Supplied records:
....

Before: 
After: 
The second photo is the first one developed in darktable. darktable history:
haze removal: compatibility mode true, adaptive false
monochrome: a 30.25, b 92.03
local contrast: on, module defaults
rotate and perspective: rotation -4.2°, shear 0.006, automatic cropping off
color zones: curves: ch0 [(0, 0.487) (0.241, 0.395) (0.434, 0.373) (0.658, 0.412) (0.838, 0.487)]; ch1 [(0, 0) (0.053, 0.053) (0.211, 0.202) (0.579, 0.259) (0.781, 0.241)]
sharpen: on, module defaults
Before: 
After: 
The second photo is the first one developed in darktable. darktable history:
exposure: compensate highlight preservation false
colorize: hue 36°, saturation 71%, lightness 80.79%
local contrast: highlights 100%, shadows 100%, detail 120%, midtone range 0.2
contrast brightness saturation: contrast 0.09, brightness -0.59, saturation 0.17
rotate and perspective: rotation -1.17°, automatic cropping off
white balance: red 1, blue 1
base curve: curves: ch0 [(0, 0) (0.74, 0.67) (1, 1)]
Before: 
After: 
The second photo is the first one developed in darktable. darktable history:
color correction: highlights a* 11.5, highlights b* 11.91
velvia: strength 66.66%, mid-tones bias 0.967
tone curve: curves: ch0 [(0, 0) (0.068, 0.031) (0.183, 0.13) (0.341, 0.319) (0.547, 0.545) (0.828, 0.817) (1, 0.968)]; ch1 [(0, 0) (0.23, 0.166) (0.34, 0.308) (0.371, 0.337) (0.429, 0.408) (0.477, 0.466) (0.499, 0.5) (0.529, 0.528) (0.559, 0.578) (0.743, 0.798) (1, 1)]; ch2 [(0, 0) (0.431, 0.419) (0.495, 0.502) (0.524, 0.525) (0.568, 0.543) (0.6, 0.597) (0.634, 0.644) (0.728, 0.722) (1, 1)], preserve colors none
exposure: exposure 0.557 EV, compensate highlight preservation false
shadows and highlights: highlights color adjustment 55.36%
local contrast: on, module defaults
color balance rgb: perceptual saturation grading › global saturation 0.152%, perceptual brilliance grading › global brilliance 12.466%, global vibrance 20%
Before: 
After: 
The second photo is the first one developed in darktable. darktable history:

....

Aim: Can you convert the lines from the start of the rows above up to and including the line containing "base curve: curves: ch0" into a Markdown table with the columns No. and Text, one line per table row and blank lines skipped?

Completed task:
| No. | Text |
|---|---|
| 1 | Before:  |
| 2 | After:  |
| 3 | The second photo is the first one developed in darktable. darktable history: |
| 4 | haze removal: compatibility mode true, adaptive false |
| 5 | monochrome: a 30.25, b 92.03 |
| 6 | local contrast: on, module defaults |
| 7 | rotate and perspective: rotation -4.2°, shear 0.006, automatic cropping off |
| 8 | color zones: curves: ch0 [(0, 0.487) (0.241, 0.395) (0.434, 0.373) (0.658, 0.412) (0.838, 0.487)]; ch1 [(0, 0) (0.053, 0.053) (0.211, 0.202) (0.579, 0.259) (0.781, 0.241)] |
| 9 | sharpen: on, module defaults |
| 10 | Before:  |
| 11 | After:  |
| 12 | The second photo is the first one developed in darktable. darktable history: |
| 13 | exposure: compensate highlight preservation false |
| 14 | colorize: hue 36°, saturation 71%, lightness 80.79% |
| 15 | local contrast: highlights 100%, shadows 100%, detail 120%, midtone range 0.2 |
| 16 | contrast brightness saturation: contrast 0.09, brightness -0.59, saturation 0.17 |
| 17 | rotate and perspective: rotation -1.17°, automatic cropping off |
| 18 | white balance: red 1, blue 1 |
| 19 | base curve: curves: ch0 [(0, 0) (0.74, 0.67) (1, 1)] |